WORK INSTRUCTION: The full listing, exactly as written and with no images, is the expected output.

COLLECTED MATERIAL:
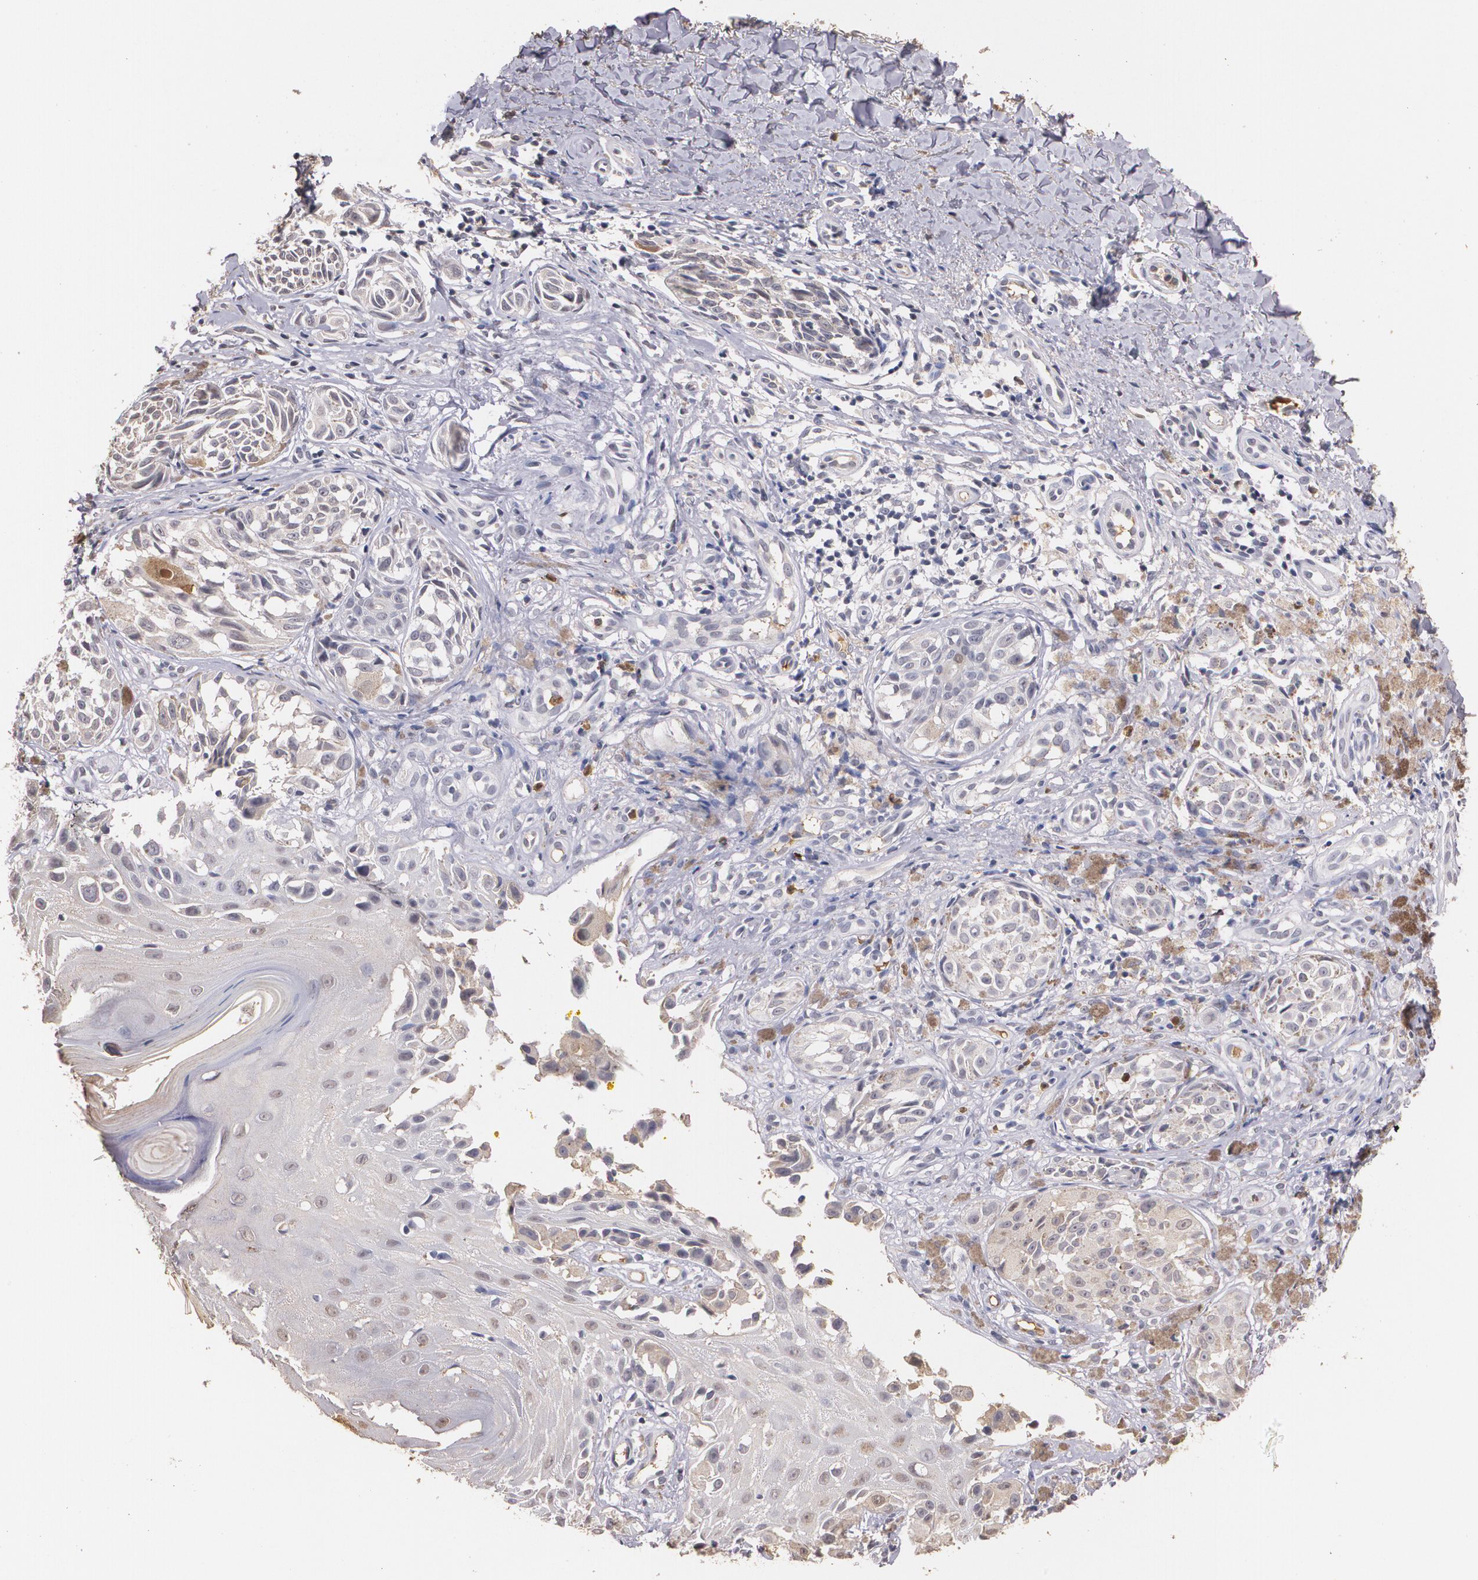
{"staining": {"intensity": "weak", "quantity": "25%-75%", "location": "cytoplasmic/membranous"}, "tissue": "melanoma", "cell_type": "Tumor cells", "image_type": "cancer", "snomed": [{"axis": "morphology", "description": "Malignant melanoma, NOS"}, {"axis": "topography", "description": "Skin"}], "caption": "Human malignant melanoma stained with a protein marker exhibits weak staining in tumor cells.", "gene": "PTS", "patient": {"sex": "male", "age": 36}}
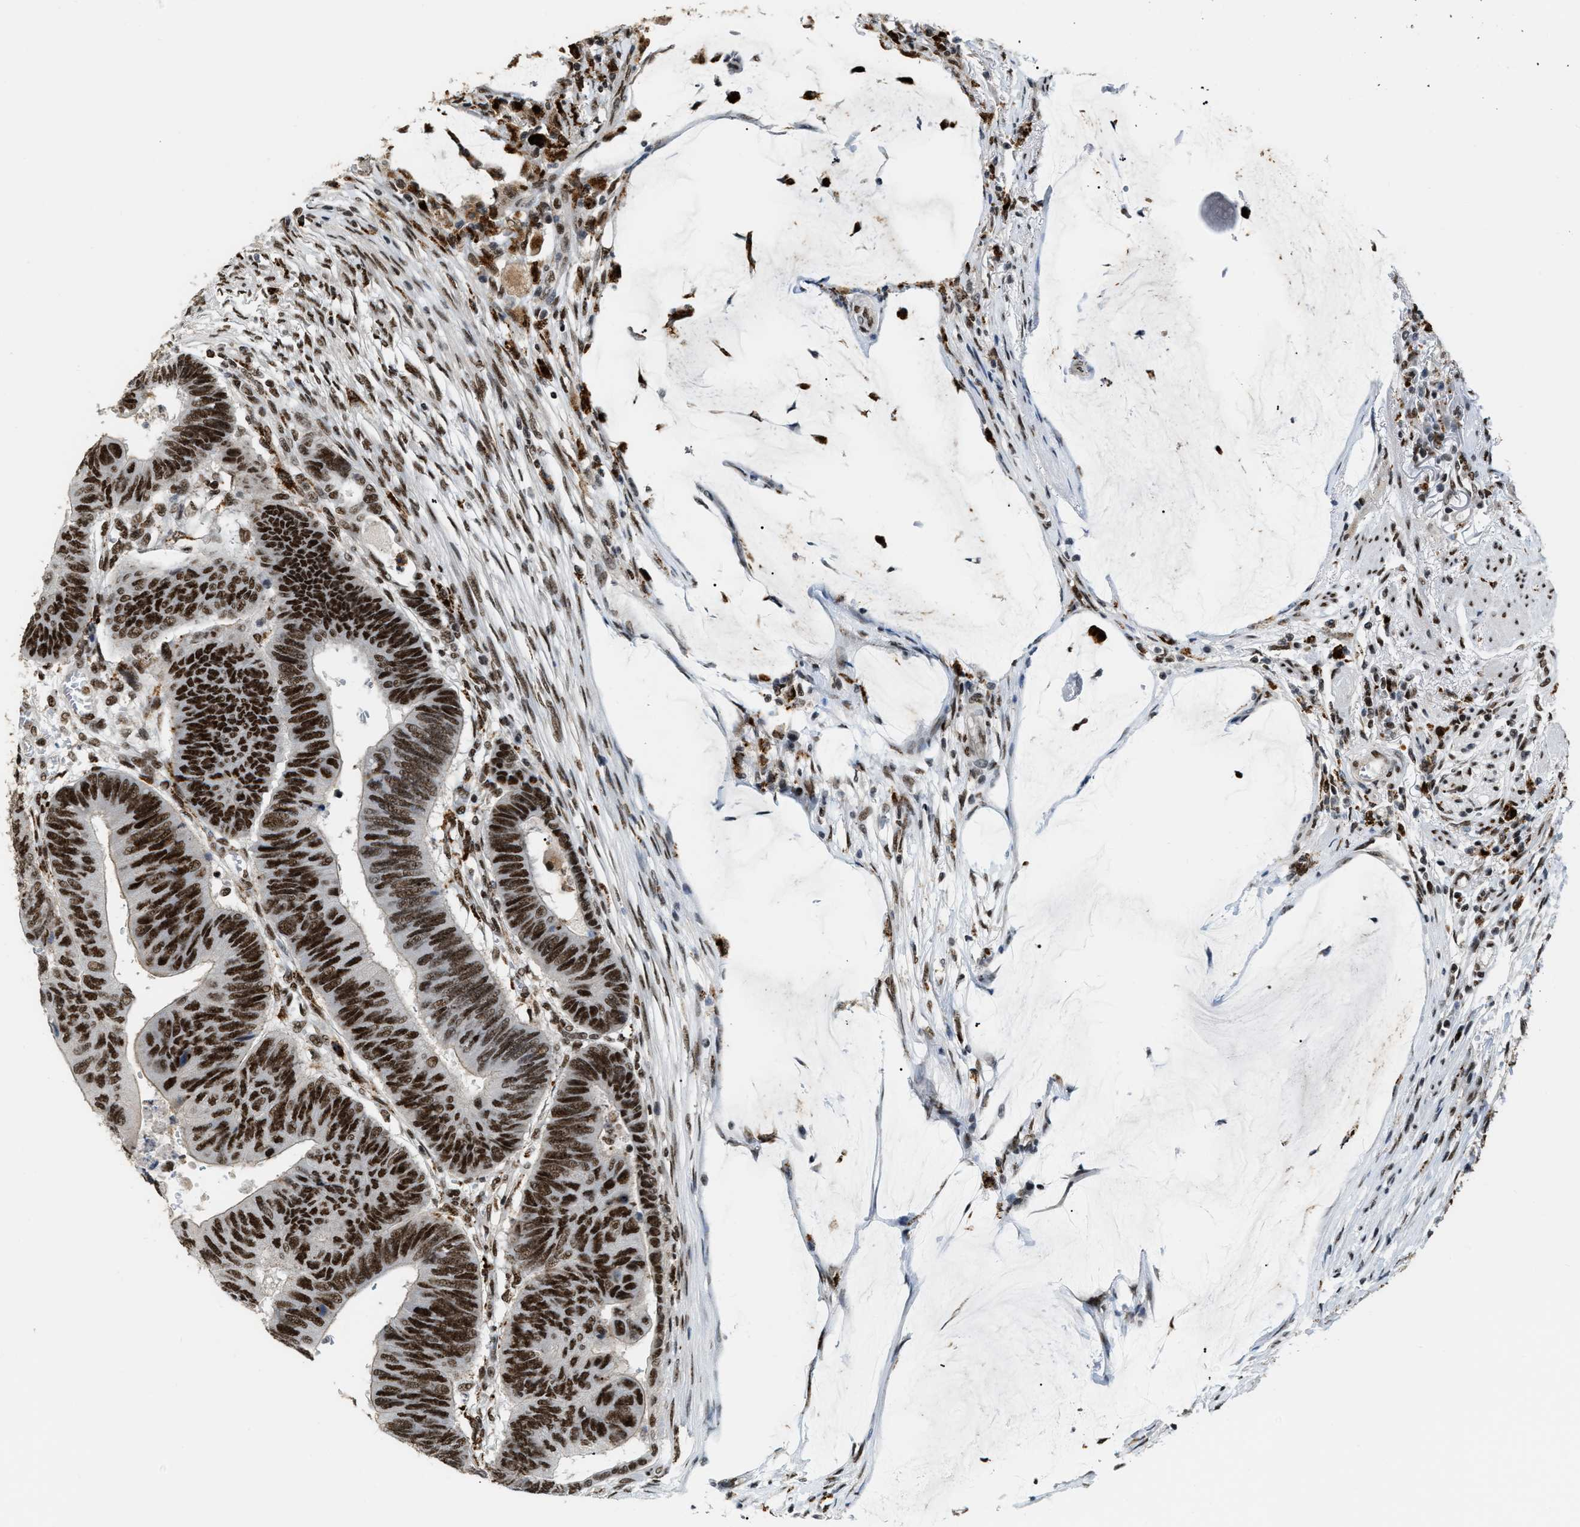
{"staining": {"intensity": "strong", "quantity": ">75%", "location": "nuclear"}, "tissue": "colorectal cancer", "cell_type": "Tumor cells", "image_type": "cancer", "snomed": [{"axis": "morphology", "description": "Normal tissue, NOS"}, {"axis": "morphology", "description": "Adenocarcinoma, NOS"}, {"axis": "topography", "description": "Rectum"}, {"axis": "topography", "description": "Peripheral nerve tissue"}], "caption": "Colorectal cancer stained for a protein exhibits strong nuclear positivity in tumor cells.", "gene": "NUMA1", "patient": {"sex": "male", "age": 92}}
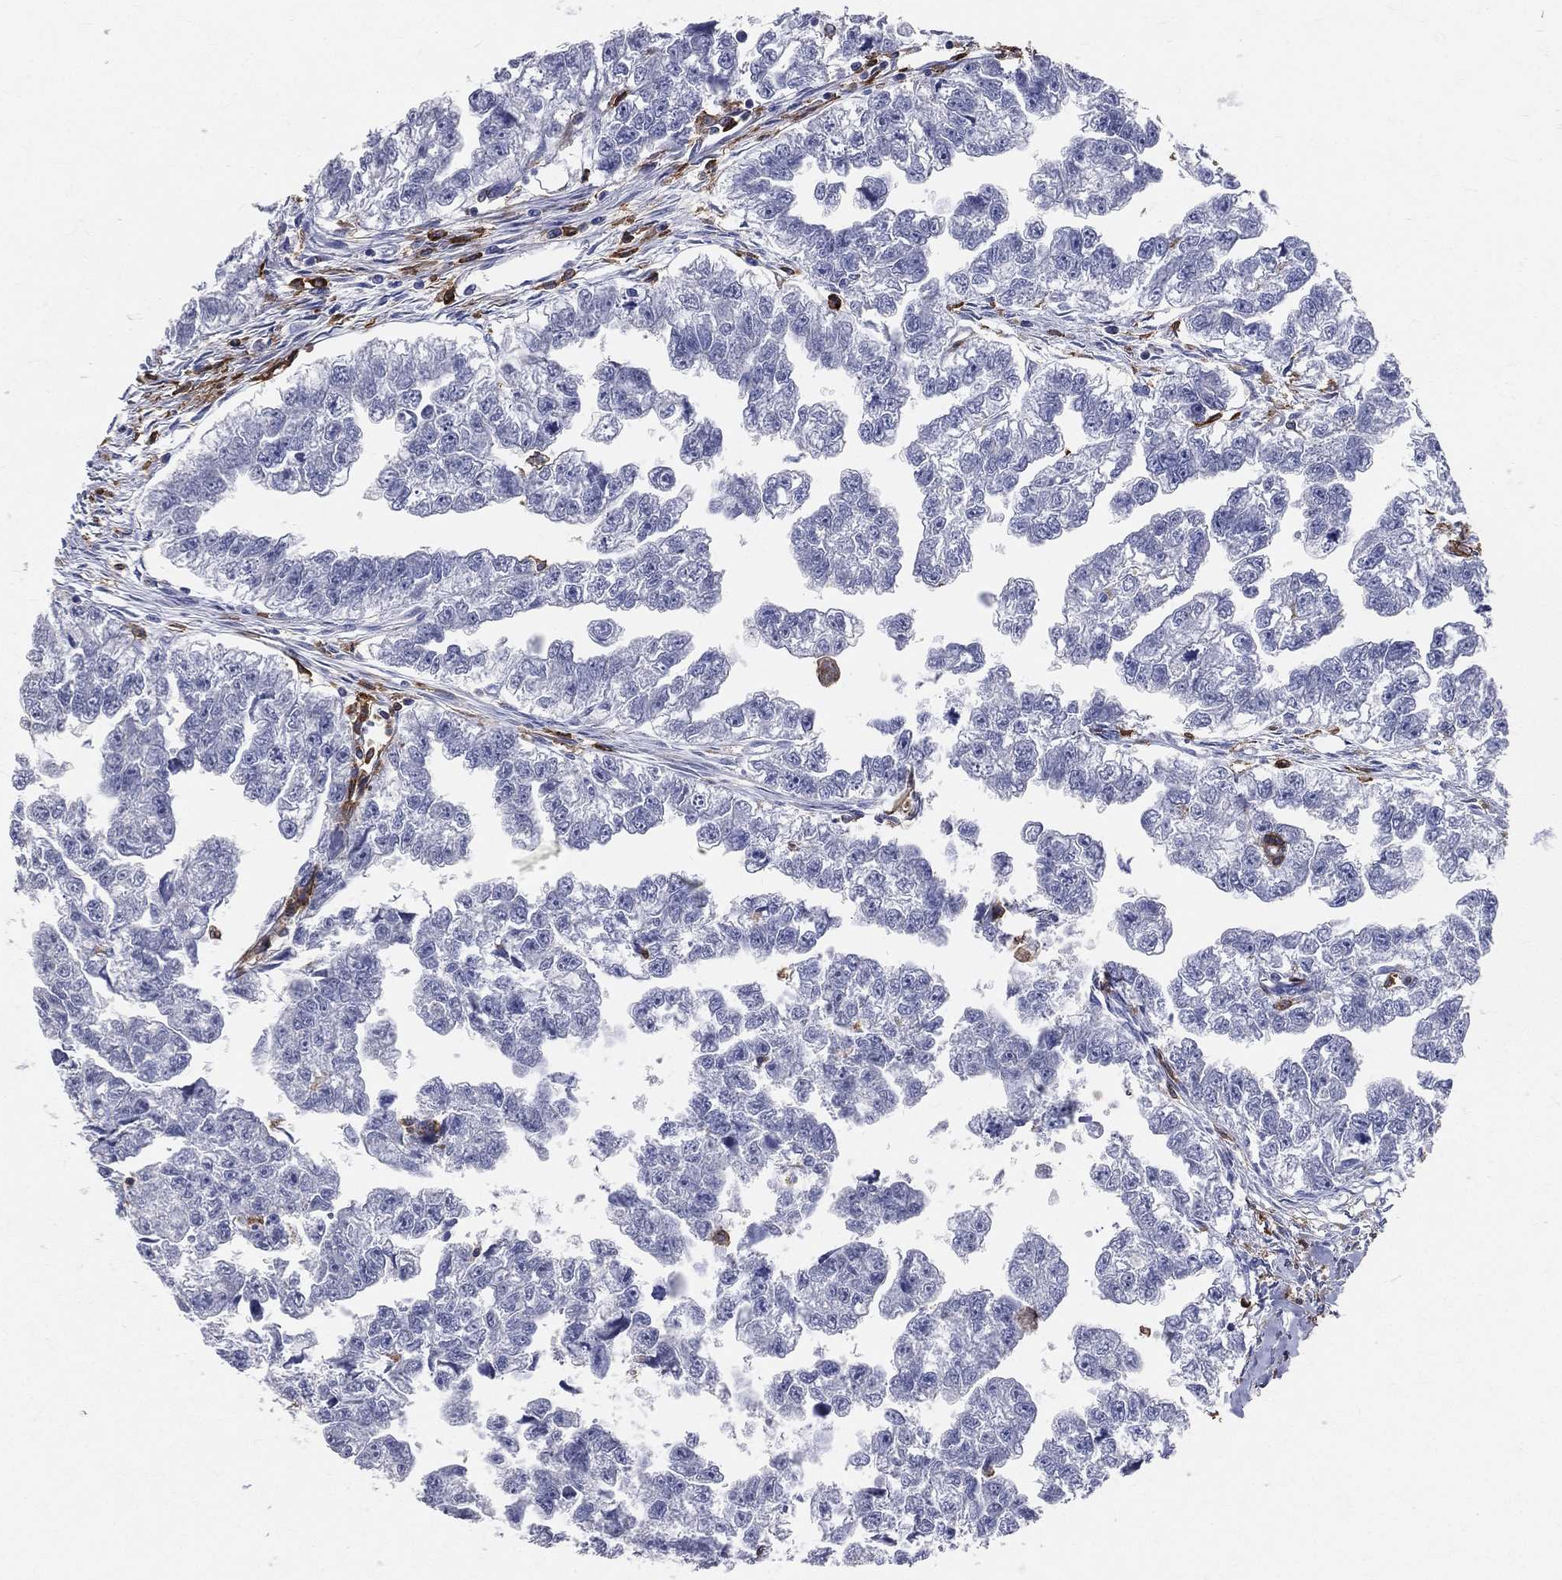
{"staining": {"intensity": "negative", "quantity": "none", "location": "none"}, "tissue": "testis cancer", "cell_type": "Tumor cells", "image_type": "cancer", "snomed": [{"axis": "morphology", "description": "Carcinoma, Embryonal, NOS"}, {"axis": "morphology", "description": "Teratoma, malignant, NOS"}, {"axis": "topography", "description": "Testis"}], "caption": "Immunohistochemistry (IHC) of human testis teratoma (malignant) displays no expression in tumor cells. (DAB (3,3'-diaminobenzidine) immunohistochemistry visualized using brightfield microscopy, high magnification).", "gene": "CD33", "patient": {"sex": "male", "age": 44}}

SOLUTION TO THE EXERCISE:
{"staining": {"intensity": "weak", "quantity": "25%-75%", "location": "cytoplasmic/membranous"}, "tissue": "melanoma", "cell_type": "Tumor cells", "image_type": "cancer", "snomed": [{"axis": "morphology", "description": "Malignant melanoma, NOS"}, {"axis": "topography", "description": "Skin"}], "caption": "Human malignant melanoma stained with a protein marker exhibits weak staining in tumor cells.", "gene": "PTS", "patient": {"sex": "male", "age": 36}}
{"staining": {"intensity": "strong", "quantity": ">75%", "location": "nuclear"}, "tissue": "colorectal cancer", "cell_type": "Tumor cells", "image_type": "cancer", "snomed": [{"axis": "morphology", "description": "Normal tissue, NOS"}, {"axis": "morphology", "description": "Adenocarcinoma, NOS"}, {"axis": "topography", "description": "Rectum"}, {"axis": "topography", "description": "Peripheral nerve tissue"}], "caption": "Colorectal cancer stained for a protein exhibits strong nuclear positivity in tumor cells.", "gene": "NUMA1", "patient": {"sex": "male", "age": 92}}
{"staining": {"intensity": "negative", "quantity": "none", "location": "none"}, "tissue": "testis cancer", "cell_type": "Tumor cells", "image_type": "cancer", "snomed": [{"axis": "morphology", "description": "Carcinoma, Embryonal, NOS"}, {"axis": "morphology", "description": "Teratoma, malignant, NOS"}, {"axis": "topography", "description": "Testis"}], "caption": "Immunohistochemistry (IHC) of human testis teratoma (malignant) displays no expression in tumor cells. (DAB (3,3'-diaminobenzidine) immunohistochemistry visualized using brightfield microscopy, high magnification).", "gene": "CD33", "patient": {"sex": "male", "age": 44}}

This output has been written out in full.